OK...I'm not sure why you'd think your feedback is so contradictory or mutually exclusive to mine that you have to appeal to the authority of your 9 months at Samsung. Yes, 'Board' may sound very important to some and even convey status in some cultures; that does not invalidate the alternative: that it can *also* come across as a largely optional waste of time to others e.g. in some Western companies where folks like myself rank running for an 'advisory board' somewhere between 'getting a root canal' and 'could I please get a smaller paycheck'. Thus the *net* effect on the overall level of interest across the entire membership might not be so obvious.

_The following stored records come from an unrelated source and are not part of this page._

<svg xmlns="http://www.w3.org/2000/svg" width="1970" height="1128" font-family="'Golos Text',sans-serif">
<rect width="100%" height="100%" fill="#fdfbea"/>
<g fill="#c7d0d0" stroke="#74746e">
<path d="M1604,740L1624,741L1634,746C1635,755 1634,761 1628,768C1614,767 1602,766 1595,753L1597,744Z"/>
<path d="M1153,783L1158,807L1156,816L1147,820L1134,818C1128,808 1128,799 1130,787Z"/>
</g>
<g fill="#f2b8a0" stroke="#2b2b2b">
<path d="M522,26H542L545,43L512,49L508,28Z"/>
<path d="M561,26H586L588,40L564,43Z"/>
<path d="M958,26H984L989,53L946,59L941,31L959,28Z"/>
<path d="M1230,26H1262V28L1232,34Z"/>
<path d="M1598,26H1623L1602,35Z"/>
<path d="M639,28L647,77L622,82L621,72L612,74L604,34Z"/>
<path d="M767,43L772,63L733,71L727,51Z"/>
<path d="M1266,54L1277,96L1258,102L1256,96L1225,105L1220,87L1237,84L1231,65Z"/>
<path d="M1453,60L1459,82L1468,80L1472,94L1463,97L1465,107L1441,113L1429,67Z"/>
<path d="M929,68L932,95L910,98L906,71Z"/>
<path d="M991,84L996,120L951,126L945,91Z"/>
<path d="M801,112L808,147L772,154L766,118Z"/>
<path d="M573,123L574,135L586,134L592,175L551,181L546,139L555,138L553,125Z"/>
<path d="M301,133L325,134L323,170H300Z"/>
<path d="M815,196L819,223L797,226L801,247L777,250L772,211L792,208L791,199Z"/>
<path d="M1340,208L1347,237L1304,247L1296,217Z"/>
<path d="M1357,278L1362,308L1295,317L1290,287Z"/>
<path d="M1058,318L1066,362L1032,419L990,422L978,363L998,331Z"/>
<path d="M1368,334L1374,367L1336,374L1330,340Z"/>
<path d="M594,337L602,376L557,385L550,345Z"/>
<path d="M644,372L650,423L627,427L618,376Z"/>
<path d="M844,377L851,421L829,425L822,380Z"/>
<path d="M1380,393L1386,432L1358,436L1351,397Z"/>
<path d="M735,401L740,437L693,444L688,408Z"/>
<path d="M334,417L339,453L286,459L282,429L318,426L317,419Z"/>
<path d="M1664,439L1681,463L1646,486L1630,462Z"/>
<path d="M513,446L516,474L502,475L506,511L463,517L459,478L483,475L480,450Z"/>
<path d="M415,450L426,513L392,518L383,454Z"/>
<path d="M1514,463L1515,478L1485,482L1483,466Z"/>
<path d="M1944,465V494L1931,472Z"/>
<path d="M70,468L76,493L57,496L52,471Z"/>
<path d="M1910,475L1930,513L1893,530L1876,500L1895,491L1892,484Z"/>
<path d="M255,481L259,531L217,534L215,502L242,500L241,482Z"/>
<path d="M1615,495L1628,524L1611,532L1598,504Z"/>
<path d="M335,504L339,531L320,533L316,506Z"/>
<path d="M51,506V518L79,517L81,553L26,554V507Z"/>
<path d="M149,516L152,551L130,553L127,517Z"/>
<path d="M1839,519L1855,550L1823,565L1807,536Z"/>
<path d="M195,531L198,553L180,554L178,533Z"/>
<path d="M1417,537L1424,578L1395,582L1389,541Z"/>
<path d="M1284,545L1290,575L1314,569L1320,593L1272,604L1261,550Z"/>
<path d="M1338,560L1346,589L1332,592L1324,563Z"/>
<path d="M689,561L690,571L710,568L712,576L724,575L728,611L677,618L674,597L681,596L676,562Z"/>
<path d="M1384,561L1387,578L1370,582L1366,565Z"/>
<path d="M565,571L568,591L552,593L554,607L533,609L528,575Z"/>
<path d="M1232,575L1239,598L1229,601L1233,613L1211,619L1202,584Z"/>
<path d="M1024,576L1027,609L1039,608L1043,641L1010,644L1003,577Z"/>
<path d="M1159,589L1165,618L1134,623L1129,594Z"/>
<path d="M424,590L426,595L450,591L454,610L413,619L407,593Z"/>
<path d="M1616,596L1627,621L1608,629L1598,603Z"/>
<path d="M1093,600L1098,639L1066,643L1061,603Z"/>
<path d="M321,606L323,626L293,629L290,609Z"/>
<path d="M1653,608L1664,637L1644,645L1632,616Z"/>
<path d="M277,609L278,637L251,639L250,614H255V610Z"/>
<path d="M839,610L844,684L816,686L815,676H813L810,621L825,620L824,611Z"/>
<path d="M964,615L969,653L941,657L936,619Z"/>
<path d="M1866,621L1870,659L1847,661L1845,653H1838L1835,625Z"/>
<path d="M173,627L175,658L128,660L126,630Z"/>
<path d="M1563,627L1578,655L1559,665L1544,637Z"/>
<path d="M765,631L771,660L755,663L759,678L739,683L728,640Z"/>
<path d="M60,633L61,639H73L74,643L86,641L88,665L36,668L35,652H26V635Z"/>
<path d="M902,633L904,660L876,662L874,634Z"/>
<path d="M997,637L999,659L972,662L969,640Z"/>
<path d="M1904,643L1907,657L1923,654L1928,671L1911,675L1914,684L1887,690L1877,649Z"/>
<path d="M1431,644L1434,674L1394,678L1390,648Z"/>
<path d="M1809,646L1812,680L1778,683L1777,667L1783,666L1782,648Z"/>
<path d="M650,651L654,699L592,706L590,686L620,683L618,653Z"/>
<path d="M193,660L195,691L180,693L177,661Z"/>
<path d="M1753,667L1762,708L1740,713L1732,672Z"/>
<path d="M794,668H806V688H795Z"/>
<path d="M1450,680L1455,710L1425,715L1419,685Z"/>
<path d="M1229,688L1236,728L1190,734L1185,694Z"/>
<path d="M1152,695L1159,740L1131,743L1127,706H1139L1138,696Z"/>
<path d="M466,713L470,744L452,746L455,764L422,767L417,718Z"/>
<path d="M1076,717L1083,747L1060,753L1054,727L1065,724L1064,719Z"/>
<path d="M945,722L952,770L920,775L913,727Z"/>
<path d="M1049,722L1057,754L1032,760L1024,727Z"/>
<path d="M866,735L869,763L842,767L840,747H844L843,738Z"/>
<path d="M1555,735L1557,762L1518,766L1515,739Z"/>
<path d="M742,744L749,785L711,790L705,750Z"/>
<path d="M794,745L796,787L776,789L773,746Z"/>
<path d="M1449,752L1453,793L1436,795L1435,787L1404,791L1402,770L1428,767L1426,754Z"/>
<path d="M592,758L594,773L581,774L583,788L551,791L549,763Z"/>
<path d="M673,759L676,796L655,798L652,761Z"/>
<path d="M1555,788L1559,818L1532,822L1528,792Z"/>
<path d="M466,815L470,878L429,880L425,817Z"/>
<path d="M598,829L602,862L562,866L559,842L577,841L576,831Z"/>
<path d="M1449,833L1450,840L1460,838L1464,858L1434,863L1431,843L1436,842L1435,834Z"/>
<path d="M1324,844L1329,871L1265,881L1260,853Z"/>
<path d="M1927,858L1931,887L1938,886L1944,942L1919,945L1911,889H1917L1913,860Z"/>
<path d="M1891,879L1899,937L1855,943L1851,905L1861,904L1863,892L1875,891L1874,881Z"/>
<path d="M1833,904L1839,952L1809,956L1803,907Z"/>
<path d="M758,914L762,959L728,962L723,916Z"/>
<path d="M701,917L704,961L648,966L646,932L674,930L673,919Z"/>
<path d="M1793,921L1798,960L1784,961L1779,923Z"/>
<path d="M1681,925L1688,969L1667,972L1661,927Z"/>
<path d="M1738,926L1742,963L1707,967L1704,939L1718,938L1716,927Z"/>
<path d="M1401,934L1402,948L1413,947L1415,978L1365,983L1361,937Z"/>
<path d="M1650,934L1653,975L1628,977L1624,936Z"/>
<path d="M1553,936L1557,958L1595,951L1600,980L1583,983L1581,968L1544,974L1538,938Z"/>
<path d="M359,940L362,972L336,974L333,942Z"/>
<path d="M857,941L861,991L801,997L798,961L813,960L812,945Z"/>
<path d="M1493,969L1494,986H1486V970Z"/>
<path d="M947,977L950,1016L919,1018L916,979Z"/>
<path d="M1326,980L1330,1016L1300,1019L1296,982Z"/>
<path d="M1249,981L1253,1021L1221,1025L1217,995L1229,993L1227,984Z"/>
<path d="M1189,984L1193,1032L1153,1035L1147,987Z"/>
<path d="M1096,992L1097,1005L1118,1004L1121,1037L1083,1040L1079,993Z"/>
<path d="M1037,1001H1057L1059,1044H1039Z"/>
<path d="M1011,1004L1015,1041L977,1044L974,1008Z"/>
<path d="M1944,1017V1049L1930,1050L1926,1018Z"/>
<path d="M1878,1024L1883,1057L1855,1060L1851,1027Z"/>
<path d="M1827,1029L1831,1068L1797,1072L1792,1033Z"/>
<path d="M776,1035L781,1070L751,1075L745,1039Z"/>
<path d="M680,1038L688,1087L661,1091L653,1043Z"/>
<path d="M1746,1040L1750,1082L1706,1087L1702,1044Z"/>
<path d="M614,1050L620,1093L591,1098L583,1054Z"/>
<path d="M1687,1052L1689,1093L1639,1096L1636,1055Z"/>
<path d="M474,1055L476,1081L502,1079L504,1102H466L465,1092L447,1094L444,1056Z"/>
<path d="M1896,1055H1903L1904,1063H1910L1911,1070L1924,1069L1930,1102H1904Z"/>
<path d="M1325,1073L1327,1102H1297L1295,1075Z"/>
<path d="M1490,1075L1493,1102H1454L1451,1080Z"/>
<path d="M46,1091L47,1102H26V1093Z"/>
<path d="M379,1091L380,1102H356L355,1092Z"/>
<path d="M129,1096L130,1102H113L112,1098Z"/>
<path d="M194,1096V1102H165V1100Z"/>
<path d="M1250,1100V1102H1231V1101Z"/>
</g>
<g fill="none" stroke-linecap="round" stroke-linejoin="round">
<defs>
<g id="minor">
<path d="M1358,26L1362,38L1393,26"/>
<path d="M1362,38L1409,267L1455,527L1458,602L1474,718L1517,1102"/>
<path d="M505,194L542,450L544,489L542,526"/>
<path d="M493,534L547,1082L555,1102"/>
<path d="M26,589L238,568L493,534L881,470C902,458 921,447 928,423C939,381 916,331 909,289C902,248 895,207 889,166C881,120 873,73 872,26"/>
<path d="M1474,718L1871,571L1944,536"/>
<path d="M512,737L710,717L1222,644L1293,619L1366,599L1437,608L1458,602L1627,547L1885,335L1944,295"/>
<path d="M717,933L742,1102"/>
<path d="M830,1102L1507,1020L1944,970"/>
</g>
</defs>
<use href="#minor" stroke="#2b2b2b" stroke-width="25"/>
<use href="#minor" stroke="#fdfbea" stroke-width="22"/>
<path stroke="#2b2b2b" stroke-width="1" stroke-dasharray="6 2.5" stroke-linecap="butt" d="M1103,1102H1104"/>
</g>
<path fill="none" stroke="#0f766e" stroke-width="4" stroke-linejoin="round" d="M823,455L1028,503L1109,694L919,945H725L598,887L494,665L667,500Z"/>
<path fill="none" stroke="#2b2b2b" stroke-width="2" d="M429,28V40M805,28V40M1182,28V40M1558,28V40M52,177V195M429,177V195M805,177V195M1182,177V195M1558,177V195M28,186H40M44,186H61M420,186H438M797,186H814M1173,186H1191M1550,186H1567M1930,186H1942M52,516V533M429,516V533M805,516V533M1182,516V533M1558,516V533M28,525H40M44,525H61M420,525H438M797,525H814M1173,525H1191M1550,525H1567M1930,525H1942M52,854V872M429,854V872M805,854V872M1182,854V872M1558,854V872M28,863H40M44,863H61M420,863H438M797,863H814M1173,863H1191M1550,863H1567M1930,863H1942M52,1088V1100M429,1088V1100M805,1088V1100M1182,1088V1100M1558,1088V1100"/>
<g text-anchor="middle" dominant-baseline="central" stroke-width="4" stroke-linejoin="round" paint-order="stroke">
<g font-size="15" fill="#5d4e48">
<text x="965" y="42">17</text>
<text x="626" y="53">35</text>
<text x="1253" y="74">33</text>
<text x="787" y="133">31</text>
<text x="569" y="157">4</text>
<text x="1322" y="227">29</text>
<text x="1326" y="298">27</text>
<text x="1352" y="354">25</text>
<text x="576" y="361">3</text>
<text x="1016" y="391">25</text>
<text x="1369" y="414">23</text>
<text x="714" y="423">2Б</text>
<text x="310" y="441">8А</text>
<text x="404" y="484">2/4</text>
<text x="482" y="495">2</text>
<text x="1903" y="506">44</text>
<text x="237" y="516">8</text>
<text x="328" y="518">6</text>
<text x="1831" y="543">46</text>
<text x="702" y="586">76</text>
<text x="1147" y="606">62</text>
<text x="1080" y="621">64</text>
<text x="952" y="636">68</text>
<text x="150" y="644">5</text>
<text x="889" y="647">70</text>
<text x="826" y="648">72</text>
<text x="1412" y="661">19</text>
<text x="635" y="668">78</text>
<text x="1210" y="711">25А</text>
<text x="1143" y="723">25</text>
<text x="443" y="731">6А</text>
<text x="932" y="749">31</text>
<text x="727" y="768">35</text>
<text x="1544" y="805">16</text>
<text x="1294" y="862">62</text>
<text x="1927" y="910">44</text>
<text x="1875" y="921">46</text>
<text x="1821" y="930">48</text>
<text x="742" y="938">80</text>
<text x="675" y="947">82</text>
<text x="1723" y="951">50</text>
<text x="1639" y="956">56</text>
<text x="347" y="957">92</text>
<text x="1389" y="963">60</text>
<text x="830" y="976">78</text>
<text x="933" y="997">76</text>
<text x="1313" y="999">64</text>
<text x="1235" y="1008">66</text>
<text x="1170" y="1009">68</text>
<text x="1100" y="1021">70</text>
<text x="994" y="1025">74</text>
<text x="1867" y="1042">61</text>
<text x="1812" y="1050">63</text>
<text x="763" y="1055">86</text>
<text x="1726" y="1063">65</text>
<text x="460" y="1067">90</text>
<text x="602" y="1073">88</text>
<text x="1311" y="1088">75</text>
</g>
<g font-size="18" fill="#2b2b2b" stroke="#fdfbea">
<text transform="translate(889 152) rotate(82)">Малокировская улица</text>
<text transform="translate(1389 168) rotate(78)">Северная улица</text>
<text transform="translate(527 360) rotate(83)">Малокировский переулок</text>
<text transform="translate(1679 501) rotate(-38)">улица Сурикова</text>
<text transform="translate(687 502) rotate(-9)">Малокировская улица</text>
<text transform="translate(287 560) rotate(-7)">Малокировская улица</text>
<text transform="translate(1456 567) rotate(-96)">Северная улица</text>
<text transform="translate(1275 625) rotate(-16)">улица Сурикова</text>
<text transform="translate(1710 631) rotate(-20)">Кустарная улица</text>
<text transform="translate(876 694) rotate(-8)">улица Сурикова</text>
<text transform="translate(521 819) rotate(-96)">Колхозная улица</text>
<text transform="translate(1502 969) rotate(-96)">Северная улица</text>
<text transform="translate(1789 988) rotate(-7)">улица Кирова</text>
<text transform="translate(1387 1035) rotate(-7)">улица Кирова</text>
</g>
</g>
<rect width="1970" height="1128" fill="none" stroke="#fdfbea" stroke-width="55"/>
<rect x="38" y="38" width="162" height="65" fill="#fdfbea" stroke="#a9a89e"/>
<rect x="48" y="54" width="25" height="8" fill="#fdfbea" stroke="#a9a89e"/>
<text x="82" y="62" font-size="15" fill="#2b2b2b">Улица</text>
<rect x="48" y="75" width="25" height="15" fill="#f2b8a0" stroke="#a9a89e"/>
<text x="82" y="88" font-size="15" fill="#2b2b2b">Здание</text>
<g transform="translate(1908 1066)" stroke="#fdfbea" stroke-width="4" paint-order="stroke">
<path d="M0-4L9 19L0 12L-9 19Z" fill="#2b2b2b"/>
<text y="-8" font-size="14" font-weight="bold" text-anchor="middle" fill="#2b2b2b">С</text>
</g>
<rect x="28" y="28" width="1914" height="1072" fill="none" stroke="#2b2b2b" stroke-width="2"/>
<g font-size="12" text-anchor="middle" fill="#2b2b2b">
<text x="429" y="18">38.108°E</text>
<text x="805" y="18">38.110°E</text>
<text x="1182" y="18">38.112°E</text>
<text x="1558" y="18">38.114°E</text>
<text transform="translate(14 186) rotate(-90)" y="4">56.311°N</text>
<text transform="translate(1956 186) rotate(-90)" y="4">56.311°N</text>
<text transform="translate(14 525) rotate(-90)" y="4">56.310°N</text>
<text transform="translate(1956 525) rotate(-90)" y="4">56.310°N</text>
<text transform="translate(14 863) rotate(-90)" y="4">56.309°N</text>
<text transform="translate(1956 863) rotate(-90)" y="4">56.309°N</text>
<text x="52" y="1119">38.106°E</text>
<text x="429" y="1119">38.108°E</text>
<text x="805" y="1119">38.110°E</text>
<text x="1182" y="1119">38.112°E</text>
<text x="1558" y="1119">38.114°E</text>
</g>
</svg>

With 25% participation it'd be far easier to argue 'advisory board' to be so boring a concept 75% of the members can't be bothered. But with so little participation and so little data I doubt we can assume any single factor to be dominant across the membership *even if* we know it to strongly prejudice *some* members for/against.

(As for Asian companies, it should relatively easy for Jeff et al. to tell us how many members abstained per region; there may be some interesting variations here e.g. not just across regions, but across new vs. older members etc). 

FWIW I'm far more interested about the AB's 25% election turnout ranking as one of the more representative votes at W3C. In other words, that W3C may only represent a small active minority of its otherwise impressive roster of members is a bigger question *to me* than the connotations of 'Board' or 'Council' in a particular locale. It's one thing for AB elections to have poor participation. It's another for the AB to be both uninteresting to 75% of the members while also involving significantly more members than many other things W3C needs input for.

Others, including you, are welcome to prioritize other concerns, including strictly regional ones. No need to make it some kind of contradiction.